══ SOURCE MATERIAL ══

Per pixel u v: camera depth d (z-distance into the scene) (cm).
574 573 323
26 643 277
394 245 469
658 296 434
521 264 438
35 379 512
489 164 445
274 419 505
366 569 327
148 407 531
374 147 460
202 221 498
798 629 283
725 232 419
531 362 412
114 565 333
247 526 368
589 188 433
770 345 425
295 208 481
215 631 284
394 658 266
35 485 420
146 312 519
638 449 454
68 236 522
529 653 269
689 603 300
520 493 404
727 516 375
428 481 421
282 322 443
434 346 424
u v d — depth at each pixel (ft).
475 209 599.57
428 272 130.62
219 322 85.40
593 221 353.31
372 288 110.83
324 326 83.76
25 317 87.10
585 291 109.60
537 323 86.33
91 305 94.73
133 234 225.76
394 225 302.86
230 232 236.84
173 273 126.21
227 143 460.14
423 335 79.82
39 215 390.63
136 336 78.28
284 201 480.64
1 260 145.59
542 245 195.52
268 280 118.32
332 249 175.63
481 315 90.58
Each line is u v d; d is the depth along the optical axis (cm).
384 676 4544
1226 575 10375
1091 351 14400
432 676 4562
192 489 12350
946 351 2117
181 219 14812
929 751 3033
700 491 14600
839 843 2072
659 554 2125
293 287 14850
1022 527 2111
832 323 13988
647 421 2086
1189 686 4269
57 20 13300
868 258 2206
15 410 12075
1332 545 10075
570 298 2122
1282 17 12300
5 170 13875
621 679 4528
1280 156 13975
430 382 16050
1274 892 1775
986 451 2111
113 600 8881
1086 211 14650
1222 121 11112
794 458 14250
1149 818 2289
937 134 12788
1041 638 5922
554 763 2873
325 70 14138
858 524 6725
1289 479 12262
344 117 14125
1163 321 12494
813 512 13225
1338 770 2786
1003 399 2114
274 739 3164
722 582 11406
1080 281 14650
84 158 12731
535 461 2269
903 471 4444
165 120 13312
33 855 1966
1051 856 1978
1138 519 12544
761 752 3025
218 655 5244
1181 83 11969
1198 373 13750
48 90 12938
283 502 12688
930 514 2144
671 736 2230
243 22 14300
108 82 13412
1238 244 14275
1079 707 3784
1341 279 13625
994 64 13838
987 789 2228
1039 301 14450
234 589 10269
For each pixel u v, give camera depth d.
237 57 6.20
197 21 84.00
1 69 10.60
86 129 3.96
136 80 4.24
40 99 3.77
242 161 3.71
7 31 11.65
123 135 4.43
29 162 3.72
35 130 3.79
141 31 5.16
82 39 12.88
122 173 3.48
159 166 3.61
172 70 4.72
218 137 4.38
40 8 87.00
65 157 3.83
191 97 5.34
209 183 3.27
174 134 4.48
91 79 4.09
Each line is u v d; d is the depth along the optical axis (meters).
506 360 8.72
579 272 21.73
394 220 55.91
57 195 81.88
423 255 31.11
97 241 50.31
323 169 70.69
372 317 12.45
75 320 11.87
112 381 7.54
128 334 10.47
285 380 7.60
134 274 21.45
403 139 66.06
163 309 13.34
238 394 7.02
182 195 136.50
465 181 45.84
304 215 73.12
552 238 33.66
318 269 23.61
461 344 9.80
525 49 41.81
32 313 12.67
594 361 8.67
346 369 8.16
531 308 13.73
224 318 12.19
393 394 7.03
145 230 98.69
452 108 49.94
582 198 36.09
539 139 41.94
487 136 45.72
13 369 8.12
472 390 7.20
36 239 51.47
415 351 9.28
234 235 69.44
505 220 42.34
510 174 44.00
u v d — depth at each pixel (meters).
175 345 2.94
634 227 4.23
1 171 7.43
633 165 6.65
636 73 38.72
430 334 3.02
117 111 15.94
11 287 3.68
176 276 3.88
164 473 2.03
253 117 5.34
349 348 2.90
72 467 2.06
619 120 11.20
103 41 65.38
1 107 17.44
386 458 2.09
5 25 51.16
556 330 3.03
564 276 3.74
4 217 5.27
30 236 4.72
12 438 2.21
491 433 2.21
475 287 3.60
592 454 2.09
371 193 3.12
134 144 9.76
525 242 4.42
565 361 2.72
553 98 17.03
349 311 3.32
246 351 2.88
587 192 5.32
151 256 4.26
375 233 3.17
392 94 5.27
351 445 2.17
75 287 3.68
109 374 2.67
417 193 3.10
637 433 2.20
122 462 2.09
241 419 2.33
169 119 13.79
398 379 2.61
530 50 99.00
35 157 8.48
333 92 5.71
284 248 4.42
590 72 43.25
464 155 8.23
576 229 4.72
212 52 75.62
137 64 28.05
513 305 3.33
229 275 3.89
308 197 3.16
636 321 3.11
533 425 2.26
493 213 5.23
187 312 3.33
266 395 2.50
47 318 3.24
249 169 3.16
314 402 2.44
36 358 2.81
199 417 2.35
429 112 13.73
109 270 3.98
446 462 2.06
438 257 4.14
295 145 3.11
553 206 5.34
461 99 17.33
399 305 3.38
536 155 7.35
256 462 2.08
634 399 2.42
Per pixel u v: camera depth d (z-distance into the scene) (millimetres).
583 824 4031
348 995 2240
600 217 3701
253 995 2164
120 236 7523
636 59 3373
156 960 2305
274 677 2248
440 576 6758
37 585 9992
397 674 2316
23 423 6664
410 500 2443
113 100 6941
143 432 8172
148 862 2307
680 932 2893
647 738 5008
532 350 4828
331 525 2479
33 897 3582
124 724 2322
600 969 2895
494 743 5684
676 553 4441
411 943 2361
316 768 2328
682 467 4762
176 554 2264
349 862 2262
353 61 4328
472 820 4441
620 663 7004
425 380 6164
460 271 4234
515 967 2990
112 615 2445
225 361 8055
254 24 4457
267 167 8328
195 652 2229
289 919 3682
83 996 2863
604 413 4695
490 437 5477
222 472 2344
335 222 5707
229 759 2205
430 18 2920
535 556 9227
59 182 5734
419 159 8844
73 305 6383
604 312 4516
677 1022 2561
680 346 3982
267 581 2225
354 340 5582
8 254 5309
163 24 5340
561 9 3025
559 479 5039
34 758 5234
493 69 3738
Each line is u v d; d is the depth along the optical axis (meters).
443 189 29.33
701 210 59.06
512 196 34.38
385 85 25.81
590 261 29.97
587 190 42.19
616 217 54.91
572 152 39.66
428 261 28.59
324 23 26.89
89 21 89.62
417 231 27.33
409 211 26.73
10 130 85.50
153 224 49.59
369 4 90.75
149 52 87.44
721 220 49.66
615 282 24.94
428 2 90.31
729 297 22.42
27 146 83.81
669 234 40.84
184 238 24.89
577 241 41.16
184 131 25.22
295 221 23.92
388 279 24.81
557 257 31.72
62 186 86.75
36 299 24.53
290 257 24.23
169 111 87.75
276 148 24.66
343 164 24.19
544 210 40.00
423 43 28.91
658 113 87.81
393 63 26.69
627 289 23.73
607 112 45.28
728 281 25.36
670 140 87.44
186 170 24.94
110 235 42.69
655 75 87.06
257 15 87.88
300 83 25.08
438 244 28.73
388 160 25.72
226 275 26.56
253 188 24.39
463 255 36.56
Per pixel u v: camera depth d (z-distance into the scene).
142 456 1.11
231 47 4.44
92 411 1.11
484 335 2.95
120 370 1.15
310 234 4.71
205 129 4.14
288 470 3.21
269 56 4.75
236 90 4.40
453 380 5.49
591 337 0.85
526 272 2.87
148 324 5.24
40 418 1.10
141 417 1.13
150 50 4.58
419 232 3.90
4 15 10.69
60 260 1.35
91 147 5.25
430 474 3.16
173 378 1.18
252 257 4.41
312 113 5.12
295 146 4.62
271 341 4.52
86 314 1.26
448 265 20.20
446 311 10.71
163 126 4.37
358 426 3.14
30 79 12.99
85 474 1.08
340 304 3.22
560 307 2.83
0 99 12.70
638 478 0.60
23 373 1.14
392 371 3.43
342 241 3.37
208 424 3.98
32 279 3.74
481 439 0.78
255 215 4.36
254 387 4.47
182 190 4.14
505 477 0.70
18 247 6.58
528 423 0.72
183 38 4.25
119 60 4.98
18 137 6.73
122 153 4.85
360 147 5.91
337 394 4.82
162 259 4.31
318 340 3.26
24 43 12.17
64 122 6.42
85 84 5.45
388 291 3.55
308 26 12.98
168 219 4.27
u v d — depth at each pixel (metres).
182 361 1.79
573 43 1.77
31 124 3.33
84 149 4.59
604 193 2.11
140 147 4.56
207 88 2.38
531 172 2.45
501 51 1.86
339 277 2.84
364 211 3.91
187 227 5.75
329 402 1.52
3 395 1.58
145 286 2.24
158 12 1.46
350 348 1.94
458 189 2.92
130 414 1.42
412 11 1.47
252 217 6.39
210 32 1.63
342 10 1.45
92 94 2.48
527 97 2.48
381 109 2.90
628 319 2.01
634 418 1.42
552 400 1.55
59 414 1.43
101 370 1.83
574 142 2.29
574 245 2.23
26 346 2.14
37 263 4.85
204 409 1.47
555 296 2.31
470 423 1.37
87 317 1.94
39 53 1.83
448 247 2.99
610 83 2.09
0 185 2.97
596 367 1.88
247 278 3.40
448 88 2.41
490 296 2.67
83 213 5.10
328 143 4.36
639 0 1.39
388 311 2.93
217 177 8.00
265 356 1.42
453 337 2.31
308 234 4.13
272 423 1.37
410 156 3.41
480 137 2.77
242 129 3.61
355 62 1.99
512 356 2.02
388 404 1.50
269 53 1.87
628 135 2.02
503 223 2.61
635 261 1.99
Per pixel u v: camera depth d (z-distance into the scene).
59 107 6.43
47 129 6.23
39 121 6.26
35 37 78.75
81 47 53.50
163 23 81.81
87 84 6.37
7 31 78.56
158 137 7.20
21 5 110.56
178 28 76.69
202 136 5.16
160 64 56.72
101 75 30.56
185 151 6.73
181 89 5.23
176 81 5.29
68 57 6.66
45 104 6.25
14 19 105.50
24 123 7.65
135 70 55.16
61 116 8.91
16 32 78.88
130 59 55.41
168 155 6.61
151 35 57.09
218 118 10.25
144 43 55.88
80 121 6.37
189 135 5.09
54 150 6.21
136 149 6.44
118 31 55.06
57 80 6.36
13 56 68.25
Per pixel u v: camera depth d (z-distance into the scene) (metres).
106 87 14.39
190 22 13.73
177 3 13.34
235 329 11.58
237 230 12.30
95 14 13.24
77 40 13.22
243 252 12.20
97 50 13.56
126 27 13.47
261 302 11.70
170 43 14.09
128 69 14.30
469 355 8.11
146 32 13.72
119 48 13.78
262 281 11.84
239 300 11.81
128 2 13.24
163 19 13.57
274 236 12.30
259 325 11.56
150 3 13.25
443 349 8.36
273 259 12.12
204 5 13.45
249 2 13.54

═══

Looking at the data above, return every line from the one with "308 26 12.98" down to the one with "128 69 14.30", exactly and inclusively.

308 26 12.98
168 219 4.27
u v d — depth at each pixel (metres).
182 361 1.79
573 43 1.77
31 124 3.33
84 149 4.59
604 193 2.11
140 147 4.56
207 88 2.38
531 172 2.45
501 51 1.86
339 277 2.84
364 211 3.91
187 227 5.75
329 402 1.52
3 395 1.58
145 286 2.24
158 12 1.46
350 348 1.94
458 189 2.92
130 414 1.42
412 11 1.47
252 217 6.39
210 32 1.63
342 10 1.45
92 94 2.48
527 97 2.48
381 109 2.90
628 319 2.01
634 418 1.42
552 400 1.55
59 414 1.43
101 370 1.83
574 142 2.29
574 245 2.23
26 346 2.14
37 263 4.85
204 409 1.47
555 296 2.31
470 423 1.37
87 317 1.94
39 53 1.83
448 247 2.99
610 83 2.09
0 185 2.97
596 367 1.88
247 278 3.40
448 88 2.41
490 296 2.67
83 213 5.10
328 143 4.36
639 0 1.39
388 311 2.93
217 177 8.00
265 356 1.42
453 337 2.31
308 234 4.13
272 423 1.37
410 156 3.41
480 137 2.77
242 129 3.61
355 62 1.99
512 356 2.02
388 404 1.50
269 53 1.87
628 135 2.02
503 223 2.61
635 261 1.99
Per pixel u v: camera depth d (z-distance into the scene).
59 107 6.43
47 129 6.23
39 121 6.26
35 37 78.75
81 47 53.50
163 23 81.81
87 84 6.37
7 31 78.56
158 137 7.20
21 5 110.56
178 28 76.69
202 136 5.16
160 64 56.72
101 75 30.56
185 151 6.73
181 89 5.23
176 81 5.29
68 57 6.66
45 104 6.25
14 19 105.50
24 123 7.65
135 70 55.16
61 116 8.91
16 32 78.88
130 59 55.41
168 155 6.61
151 35 57.09
218 118 10.25
144 43 55.88
80 121 6.37
189 135 5.09
54 150 6.21
136 149 6.44
118 31 55.06
57 80 6.36
13 56 68.25
Per pixel u v: camera depth d (z-distance into the scene) (metres).
106 87 14.39
190 22 13.73
177 3 13.34
235 329 11.58
237 230 12.30
95 14 13.24
77 40 13.22
243 252 12.20
97 50 13.56
126 27 13.47
261 302 11.70
170 43 14.09
128 69 14.30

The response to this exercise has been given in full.